Profesor Oksigen: Sang altruist yang terpendam

Kemudian, ketika Profesor Hidrogen bertransformasi menjadi Profesor Oksigen, kita menyaksikan perubahan yang menakjubkan. Profesor Oksigen, dengan dua atom yang berbagi ikatan kuat, melambangkan kekuatan hubungan dan kepedulian yang tulus. Ia memberikan dukungan kepada mahasiswa tanpa mengharapkan imbalan atau pengakuan, mengorbankan waktu dan kesempatan pribadinya demi kemajuan mereka. Ini adalah tindakan altruisme yang murni, sebuah pengorbanan yang dilakukan demi kebaikan orang lain tanpa pamrih. Ini yang namanya keikhlasan.

Refleksi

Kehidupan Profesor Hidrogen dan Profesor Oksigen, dalam satu tubuh yang sama, adalah cerminan dari perdebatan abadi antara egoisme dan altruisme. Dalam kasus ini, mahasiswa dan kolega sering terperangah dan bingung oleh perubahan sikap yang tiba-tiba ini, namun seiring berjalannya waktu, mereka mulai memahami dan menghargai kedalaman dari kedua sisi tersebut.

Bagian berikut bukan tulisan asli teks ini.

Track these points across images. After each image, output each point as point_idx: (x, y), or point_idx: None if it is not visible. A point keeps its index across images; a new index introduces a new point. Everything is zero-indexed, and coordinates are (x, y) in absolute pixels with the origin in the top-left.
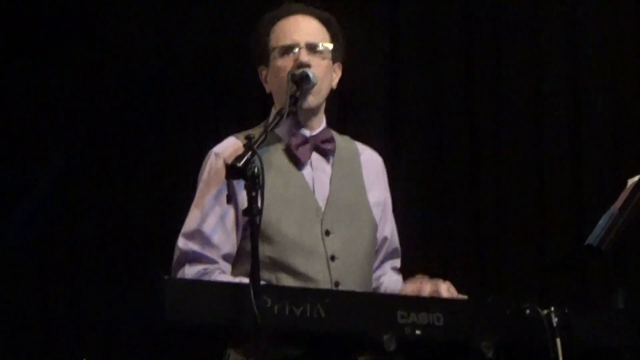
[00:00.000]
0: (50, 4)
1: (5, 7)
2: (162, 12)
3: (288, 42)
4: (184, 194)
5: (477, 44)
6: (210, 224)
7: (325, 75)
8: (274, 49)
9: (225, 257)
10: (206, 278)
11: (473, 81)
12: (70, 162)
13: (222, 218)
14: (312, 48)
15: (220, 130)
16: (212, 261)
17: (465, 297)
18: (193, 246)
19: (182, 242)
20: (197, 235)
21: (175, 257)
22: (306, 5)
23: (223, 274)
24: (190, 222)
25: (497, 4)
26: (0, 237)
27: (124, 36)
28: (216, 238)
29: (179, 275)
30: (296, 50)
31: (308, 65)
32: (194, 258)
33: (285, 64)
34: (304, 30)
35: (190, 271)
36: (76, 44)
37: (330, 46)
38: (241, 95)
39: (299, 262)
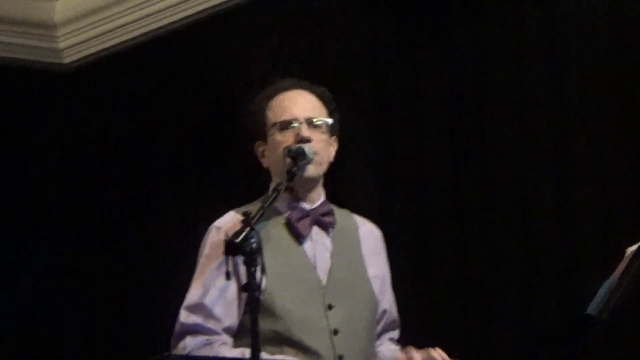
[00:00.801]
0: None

Suatu ketika, sebuah situasi mendesak memaksa Profesor Hidrogen dan Profesor Oksigen untuk bersatu, menunjukkan bahwa dalam setiap tindakan egois terdapat benih-benih altruisme, dan dalam setiap pengorbanan altruistik, tersembunyi keuntungan egois yang tidak terlihat.

Epilog mengenai air kehidupan

Dari interaksi antara Profesor Hidrogen dan Profesor Oksigen, kita belajar bahwa kehidupan tidak selalu hitam dan putih. Seperti molekul air yang terbentuk, di mana Hidrogen dan Oksigen bersatu, menghasilkan sumber kehidupan, begitu pula manusia dapat menemukan keseimbangan antara kepentingan pribadi dan kebaikan bersama.

Cerita ini, melalui lensa Profesor Hidrogen dan Profesor Oksigen, mengajak kita untuk merenungkan esensi dari tindakan kita. Apakah kita bertindak demi diri sendiri atau demi orang lain? Atau mungkin, dalam setiap tindakan, ada ruang di mana kedua motivasi itu bertemu, mengalir bersama membentuk sungai kehidupan yang memberi dan menerima, dalam harmoni yang sempurna. Ah, inilah fenomena dan realitas, mahluk homo sapiens!